Cubs Salute the Fans

Chicago– It’s over. In stunning fashion, it’s over.

A team that wasn’t supposed to be here at all and rose to be among the World Series’ favorites was summarily dismissed in four games by the New York Mets.

The Mets pitched better. They hit better. They stole bases better and they played defense better.

Ballgame. Series. Season.

I suppose the wrap up of a season like this shouldn’t be concerned so much with how the Cubs lost to the Mets. They were swept, after all, and seemingly so many things needed break a different way to change those L’s into W’s.

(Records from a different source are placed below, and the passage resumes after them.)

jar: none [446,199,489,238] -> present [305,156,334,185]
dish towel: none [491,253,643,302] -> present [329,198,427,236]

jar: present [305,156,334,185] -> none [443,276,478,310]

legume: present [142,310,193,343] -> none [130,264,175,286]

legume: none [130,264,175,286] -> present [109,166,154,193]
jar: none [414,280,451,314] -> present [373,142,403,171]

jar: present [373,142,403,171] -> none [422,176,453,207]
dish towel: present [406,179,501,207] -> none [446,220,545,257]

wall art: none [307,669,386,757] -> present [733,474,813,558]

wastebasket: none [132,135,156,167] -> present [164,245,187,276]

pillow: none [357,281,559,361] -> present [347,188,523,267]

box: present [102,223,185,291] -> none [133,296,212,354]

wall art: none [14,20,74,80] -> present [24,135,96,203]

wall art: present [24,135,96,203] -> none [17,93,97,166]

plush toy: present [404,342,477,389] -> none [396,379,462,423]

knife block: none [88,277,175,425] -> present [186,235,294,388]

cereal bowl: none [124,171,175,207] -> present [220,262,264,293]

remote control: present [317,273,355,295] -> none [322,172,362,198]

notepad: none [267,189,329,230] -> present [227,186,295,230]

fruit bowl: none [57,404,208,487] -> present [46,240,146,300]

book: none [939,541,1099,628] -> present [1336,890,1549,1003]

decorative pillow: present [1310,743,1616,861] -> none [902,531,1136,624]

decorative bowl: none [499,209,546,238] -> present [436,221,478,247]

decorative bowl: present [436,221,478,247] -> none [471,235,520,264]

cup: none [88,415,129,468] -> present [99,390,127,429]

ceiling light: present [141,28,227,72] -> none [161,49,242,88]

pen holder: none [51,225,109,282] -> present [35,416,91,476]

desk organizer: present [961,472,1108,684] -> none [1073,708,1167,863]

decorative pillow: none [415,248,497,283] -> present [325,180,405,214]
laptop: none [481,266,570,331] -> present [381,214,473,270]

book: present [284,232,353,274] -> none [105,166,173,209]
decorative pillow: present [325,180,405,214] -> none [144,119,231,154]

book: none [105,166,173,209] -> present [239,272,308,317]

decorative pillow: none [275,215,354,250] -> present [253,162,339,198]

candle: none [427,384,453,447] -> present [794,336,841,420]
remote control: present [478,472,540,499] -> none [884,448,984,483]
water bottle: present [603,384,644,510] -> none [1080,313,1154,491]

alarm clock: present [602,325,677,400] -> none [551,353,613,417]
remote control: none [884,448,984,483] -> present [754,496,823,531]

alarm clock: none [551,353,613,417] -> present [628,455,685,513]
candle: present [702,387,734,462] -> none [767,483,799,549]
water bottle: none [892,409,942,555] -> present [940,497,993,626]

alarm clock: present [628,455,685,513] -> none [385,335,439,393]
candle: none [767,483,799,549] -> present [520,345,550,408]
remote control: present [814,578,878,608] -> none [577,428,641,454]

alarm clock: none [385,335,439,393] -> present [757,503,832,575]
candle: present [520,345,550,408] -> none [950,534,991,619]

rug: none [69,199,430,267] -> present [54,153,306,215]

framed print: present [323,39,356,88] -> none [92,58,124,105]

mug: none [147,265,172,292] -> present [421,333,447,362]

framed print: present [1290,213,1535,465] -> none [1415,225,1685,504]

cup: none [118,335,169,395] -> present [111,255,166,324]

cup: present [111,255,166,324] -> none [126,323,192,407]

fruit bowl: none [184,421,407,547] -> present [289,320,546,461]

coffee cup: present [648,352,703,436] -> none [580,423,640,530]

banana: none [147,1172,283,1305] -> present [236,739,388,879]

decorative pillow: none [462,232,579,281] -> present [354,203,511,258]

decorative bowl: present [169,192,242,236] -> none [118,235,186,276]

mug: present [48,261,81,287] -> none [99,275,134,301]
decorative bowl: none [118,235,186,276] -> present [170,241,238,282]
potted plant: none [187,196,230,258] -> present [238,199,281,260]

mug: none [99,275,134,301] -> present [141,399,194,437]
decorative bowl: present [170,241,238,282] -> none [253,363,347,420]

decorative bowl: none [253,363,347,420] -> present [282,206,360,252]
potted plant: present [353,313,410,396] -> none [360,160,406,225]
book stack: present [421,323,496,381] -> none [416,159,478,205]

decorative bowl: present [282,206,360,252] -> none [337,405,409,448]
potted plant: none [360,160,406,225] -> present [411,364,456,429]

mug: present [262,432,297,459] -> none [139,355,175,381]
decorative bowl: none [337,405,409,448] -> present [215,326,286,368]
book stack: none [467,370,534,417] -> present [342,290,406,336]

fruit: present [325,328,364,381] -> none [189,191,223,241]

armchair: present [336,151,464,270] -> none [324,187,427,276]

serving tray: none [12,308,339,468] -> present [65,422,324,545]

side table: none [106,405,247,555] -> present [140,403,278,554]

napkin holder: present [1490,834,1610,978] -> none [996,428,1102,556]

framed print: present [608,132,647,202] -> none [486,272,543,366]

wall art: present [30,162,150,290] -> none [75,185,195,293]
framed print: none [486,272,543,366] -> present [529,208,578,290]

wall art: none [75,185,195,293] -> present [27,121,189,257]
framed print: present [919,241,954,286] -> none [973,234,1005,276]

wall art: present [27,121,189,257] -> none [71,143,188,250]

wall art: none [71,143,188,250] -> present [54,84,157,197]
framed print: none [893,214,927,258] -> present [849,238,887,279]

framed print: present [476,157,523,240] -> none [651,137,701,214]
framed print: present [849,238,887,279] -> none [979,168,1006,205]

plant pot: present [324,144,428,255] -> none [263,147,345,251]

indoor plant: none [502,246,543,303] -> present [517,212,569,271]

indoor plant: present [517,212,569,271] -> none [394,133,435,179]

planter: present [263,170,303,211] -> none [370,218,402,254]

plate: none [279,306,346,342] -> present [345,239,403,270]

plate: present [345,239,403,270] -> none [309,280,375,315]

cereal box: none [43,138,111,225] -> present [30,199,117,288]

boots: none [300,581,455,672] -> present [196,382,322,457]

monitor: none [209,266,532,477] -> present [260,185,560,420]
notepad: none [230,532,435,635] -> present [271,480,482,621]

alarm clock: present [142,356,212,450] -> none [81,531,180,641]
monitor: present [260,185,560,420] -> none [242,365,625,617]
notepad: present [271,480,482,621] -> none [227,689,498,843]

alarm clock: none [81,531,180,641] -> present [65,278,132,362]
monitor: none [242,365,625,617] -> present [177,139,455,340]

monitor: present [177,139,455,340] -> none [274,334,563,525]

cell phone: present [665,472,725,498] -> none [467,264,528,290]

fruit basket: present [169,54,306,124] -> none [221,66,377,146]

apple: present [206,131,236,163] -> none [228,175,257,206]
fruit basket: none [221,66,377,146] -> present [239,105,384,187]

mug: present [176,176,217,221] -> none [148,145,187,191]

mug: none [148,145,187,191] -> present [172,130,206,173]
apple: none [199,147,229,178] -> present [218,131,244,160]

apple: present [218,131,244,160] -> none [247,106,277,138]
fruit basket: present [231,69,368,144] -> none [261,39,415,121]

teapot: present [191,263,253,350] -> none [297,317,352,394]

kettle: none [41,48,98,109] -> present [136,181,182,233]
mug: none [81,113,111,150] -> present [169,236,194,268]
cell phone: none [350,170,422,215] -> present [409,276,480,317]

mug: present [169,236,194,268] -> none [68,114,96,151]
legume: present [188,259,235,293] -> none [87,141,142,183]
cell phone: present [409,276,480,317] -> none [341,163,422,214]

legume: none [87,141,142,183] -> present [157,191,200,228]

If there’s one, big, overarching lesson learned from this series it’s that the Mets pitching (in a more ways than one) shut down an otherwise potent Cubs offense.

It was a Cubs offense that hit for power all season long and, at times, looked indestructible, unpitchable. They still hit for power against the Mets. Kyle Schwarber (twice) and Jorge Soler both took Mets pitching deep but no one was on base.

That brought back echoes of something Miguel Montero told Kyle Hendricks after the right hander gave up three solo home runs to the Cardinals in Game 3 of the NLDS; “Solo homers won’t beat you,” he said. Words of encouragement then, doom later.

Still, this season is different from others that have ended in the playoffs. This team isn’t built around a handful of 30+ free agents. It’s not priced itself out of its own flexibility. There’s hope–both kinds–both in the talent to come and the front office that guides it.

Starting Monday, the Super Utility Blog shifts into Hot Stove mode.

Each Day we’ll take a look at what the Cubs have–down into the minors, too–at each position and what they could be in position to do this offseason.

We’ll start where everyone wants the most; Starting Pitching.

As for your weekend. Try and remember the great times the Cubs gave you this year. Sure the end stung, but the ride was more than you hoped for.